One interesting bit here is that they renice UI that the user is
presently interacting with:

/* threads currently running a UI that the user is interacting with */
ANDROID_PRIORITY_FOREGROUND = -2,

(Something "we" (and by "we" I mean GNOME) don't do, I believe Windows
does though). Though, honestly I could whip up a
gnome-settings-daemon plugin to do this in about 10 minutes. Maybe
after dinner.

So...we've established that important released operating systems do
use negative nice values (not surprising). I can't offhand find any
uses of e.g. ANDROID_PRIORITY_BACKGROUND (i.e. a positive nice value)
in the "base" sources though.

> Different nice levels shouldn't get group scheduled together - they
> should be scheduled *less*.

But it seems obvious (right?) that putting them in one group *will*
ensure they get scheduled less, since that one group has to contend
with all other processes.

> And it's not about "make", since nobody
> really ever uses nice on make anyway, it's about things like
> pulseaudio (that wants higher priorities)

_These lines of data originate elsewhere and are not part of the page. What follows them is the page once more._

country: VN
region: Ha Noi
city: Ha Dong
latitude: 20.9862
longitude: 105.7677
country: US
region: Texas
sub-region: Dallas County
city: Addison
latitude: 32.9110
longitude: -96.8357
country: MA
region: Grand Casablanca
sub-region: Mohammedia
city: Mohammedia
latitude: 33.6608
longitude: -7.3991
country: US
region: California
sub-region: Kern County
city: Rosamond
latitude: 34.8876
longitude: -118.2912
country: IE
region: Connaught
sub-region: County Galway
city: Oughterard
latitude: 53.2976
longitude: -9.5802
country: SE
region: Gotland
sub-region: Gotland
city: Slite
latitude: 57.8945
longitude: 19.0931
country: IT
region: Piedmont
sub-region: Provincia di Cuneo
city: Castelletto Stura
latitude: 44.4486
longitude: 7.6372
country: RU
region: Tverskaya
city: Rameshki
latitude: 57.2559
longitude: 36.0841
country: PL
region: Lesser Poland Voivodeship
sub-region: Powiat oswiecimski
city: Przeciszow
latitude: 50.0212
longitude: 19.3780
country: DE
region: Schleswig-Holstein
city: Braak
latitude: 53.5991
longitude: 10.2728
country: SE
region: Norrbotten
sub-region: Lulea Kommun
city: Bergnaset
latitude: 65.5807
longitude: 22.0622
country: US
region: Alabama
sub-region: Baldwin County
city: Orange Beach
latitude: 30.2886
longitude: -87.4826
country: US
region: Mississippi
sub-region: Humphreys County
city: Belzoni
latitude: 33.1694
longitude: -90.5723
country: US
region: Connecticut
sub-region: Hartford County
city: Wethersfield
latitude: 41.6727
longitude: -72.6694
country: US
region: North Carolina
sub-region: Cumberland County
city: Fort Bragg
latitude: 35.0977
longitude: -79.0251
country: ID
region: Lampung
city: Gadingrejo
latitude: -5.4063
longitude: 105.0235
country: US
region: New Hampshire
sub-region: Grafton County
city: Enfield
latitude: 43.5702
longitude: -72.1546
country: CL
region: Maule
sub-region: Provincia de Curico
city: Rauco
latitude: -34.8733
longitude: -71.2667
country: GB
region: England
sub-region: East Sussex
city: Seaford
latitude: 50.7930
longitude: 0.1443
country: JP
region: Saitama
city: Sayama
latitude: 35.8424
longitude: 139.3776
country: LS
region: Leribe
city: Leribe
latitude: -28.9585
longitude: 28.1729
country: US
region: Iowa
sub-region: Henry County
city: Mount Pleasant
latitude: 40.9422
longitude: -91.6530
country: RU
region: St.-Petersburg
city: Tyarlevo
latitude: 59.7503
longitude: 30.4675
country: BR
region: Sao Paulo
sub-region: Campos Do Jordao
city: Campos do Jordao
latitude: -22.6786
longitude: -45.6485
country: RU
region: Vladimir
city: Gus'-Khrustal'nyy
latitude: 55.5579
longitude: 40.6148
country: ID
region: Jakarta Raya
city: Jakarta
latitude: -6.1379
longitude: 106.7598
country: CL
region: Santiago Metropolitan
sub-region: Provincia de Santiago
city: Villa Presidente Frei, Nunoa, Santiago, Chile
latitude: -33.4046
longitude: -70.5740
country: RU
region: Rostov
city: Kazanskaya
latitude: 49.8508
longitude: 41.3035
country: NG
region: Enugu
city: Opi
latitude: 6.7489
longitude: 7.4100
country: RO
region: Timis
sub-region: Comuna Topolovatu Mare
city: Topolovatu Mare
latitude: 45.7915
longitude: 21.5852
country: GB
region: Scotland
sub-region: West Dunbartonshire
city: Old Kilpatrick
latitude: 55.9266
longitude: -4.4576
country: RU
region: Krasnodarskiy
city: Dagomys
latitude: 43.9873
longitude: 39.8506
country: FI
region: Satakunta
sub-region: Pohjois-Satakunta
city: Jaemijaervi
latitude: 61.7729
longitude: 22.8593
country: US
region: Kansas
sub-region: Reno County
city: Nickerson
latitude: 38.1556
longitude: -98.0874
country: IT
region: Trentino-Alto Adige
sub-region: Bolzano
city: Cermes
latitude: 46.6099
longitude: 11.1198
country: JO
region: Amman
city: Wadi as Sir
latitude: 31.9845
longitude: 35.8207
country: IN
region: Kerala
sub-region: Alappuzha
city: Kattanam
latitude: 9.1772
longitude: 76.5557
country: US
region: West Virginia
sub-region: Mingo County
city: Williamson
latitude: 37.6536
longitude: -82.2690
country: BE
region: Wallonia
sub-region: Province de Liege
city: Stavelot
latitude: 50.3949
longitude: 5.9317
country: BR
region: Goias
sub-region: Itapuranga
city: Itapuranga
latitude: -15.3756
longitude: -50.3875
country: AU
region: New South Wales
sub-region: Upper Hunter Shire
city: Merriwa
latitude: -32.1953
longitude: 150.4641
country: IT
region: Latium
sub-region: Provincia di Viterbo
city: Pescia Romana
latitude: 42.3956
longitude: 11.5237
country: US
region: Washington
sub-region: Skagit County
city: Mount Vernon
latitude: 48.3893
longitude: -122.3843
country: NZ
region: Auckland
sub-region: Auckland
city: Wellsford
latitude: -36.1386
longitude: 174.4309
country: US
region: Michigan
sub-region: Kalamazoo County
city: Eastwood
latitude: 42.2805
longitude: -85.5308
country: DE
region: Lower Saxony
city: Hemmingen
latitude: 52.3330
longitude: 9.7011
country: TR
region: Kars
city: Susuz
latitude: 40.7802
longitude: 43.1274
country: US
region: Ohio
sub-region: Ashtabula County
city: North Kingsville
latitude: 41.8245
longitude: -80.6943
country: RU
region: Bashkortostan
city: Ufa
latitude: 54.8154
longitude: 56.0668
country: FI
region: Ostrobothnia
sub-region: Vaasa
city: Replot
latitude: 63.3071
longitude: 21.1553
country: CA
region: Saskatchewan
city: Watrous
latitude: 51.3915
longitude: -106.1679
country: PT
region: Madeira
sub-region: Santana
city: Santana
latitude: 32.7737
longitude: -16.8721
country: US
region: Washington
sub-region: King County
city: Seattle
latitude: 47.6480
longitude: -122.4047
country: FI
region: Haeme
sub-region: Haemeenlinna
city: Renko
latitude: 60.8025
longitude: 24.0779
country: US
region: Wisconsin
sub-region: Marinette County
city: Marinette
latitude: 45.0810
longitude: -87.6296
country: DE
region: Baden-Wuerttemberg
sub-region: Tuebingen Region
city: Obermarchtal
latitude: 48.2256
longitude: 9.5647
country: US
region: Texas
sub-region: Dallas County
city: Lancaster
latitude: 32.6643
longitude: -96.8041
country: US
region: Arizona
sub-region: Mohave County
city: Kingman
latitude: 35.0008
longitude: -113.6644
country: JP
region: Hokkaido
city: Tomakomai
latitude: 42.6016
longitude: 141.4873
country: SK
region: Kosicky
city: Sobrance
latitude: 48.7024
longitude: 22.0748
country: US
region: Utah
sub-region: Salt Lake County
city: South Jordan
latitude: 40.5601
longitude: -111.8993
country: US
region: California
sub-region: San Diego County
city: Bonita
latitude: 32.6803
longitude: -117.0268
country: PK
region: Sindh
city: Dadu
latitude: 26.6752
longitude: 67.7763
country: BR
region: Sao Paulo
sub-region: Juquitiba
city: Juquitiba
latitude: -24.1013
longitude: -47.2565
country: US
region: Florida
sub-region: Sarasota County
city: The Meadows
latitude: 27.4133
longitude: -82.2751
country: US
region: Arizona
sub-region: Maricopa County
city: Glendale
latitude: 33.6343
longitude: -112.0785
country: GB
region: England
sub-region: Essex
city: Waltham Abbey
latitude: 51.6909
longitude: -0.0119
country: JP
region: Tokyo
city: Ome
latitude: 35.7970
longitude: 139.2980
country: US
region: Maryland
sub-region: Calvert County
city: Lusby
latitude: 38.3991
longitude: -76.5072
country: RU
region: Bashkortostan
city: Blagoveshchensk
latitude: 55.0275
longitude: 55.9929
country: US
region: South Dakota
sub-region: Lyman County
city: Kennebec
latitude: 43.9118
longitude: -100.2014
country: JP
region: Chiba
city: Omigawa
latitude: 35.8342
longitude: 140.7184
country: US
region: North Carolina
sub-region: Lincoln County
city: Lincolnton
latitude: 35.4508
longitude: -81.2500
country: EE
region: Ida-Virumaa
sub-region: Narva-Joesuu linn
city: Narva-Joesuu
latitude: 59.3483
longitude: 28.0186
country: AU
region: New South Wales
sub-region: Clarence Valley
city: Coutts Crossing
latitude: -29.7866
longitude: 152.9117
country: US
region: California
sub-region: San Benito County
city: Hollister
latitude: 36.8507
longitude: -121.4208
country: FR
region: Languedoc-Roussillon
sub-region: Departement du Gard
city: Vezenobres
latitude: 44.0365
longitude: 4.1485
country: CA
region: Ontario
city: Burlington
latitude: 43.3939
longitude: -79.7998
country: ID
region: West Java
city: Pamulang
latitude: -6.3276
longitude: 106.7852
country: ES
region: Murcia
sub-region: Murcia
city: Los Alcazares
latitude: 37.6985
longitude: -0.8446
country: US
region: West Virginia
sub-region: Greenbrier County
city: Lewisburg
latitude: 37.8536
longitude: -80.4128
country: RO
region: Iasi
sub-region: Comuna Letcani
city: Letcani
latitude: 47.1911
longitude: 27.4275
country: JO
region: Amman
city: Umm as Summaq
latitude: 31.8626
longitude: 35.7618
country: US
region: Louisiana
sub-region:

Note that pulse is actually using the RT scheduling class, so (I
think) its actual nice value is irrelevant.

Again using F14, the only things using negative nice besides pulse is
udev and auditd.

> Not very much (because they are mostly useless), but there really are
> people who use it.

Still trying to extract specific examples of "people who use it" from you...

> Do you *really* think that the person who niced the filesystem indexer
> down wants the indexer to get 50% of the CPU, just because it's
> scheduled separately from the parallel make?

Finally, an example! I can work with this. So let's assume I'm using
some JavaScript-intensive website in Firefox in GNOME, and
tracker-miner-fs kicks in after noticing I just saved a Word document
I want to look at later. And an otherwise idle system. You're
suggesting that, now tracker-miner-fs would be using a lot more CPU if
it was in an empty group than it would have before?

That does seem likely to be true. But would it be a *problem*? I
don't know, it's not obvious to me offhand. Especially on any
hardware that's dual-core, where SpiderMonkey can be burning one core
(since that's all it will use, modulo Web Workers), and tracker on
another.

Anyways, I don't have the kernel-fu to make a patch myself here,
especially since the scheduler is probably one of the hardest parts of
the OS. So ultimately I guess, if you just totally disagree, fine.
But I wasn't satisfied with the response - my engineering intuition is
to work through problems and try to really understand what would be
wrong. It's hard to accept "just trust me, that's stupid".